If I could go back in time, I would raise my hands, prepare my speech, and take the stage to give my presentation. I should have realized that the audience would most likely forget what I said in that pitch. Regardless of what awful thing I said in that seminar, we may never see each other again. Every day, humans lose the majority of their memories. I’ve already forgotten over 80% of what the instructor said; I have no recollection of how he looks, and I’m sure I’ll not be able to recognize those crowds today. That was a shame because my original goal in attending the leadership training course was to broaden my professional network by meeting new people. Although we lived so near each other, we rarely spoke. Instead of always wondering if I look stupid, if I had a second chance, I would be more serious about preparing the speech, raise my hands, offer my ideas like a pro, and participate in the conversation. I believe I had excellent views than others in the room, but I didn’t speak up and instead waited for someone else to volunteer first.
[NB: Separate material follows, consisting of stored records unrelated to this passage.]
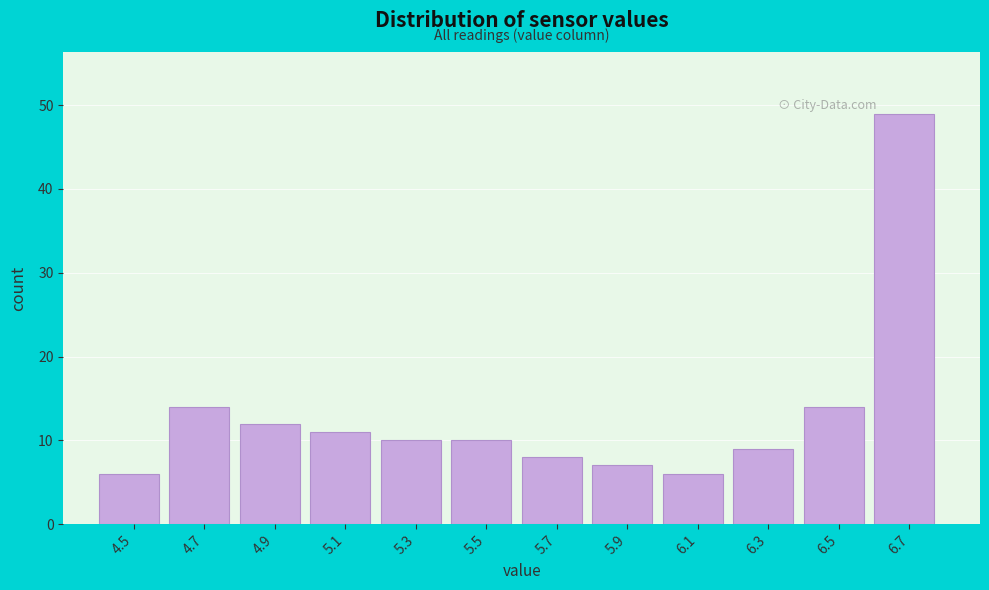

Over which range of the x-axis is the bar tallest?

6.6 to 6.8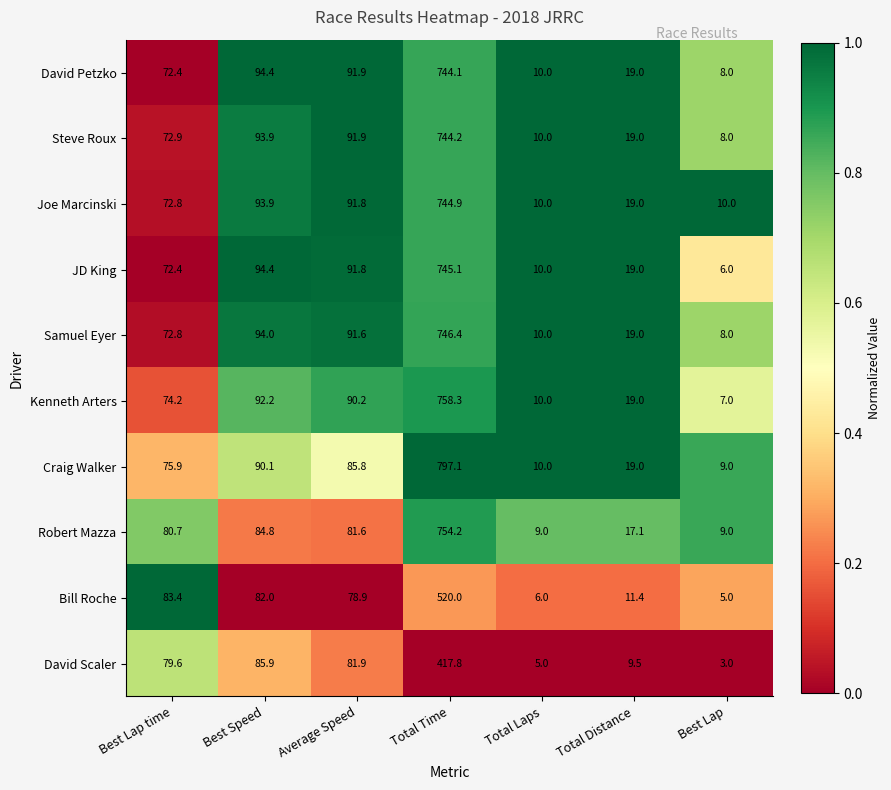

What is the difference between the maximum and minimum values in the Bill Roche series?

515.0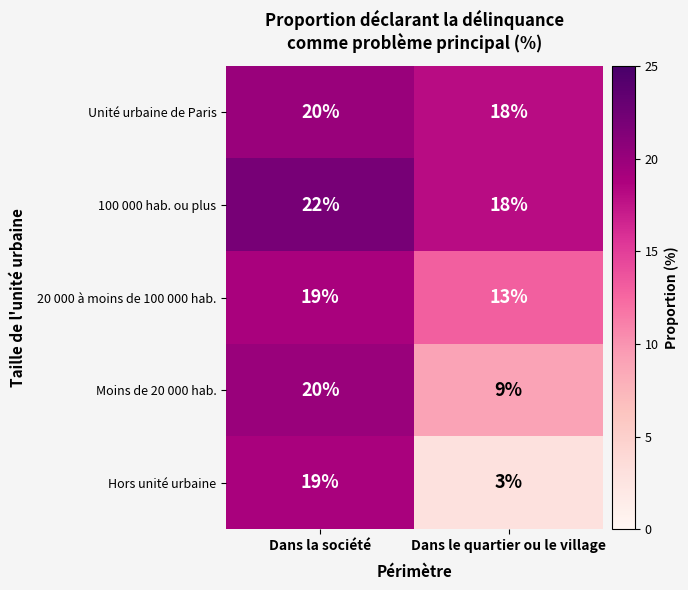

List the labels in order of Unité urbaine de Paris value, largest first.

Dans la société, Dans le quartier ou le village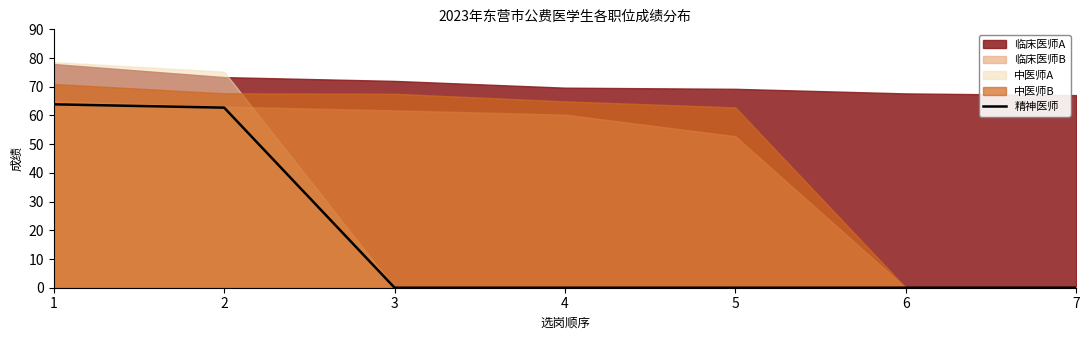

True or false: the data shows -40.3 at 5.

False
In hindsight, there are a few things I could do better. First and foremost, I would attempt to accept every chance. Every opportunity comes with risk; for example, if I tell a joke, it’s possible that no one will laugh because humour does not always transcend between cultures. What, on the other hand, maybe the worst-case scenario? This uncomfortable circumstance would not kill me, but it could teach me a lesson. It’s just another memory that comes to mind when I think about it. The potential is endless, and maybe my later career success was determined by this random connection with others. If I open myself up to this kind of possibility, it’s a calculated risk that’s worth taking. Second, I’d like to improve my public speaking skills, which is why I’m joining a toastmasters club. It is not natural for me to speak in front of a group of people. Still, it’s not preferable to being silent because I’m attempting to add value to the ongoing discussion by influencing the audience and making my arguments remarkable. They could eventually thank me for speaking up. Finally, I’d take a deep breath and relax. It’s stressful when you’re in the spotlight, but try to enjoy the moment instead of wasting everyone’s time listening to me. With a variety of experiences, I would become a better leader. I take every chance, provide an excellent presentation, and demonstrate my charisma by remaining calm in this socially unpleasant scenario.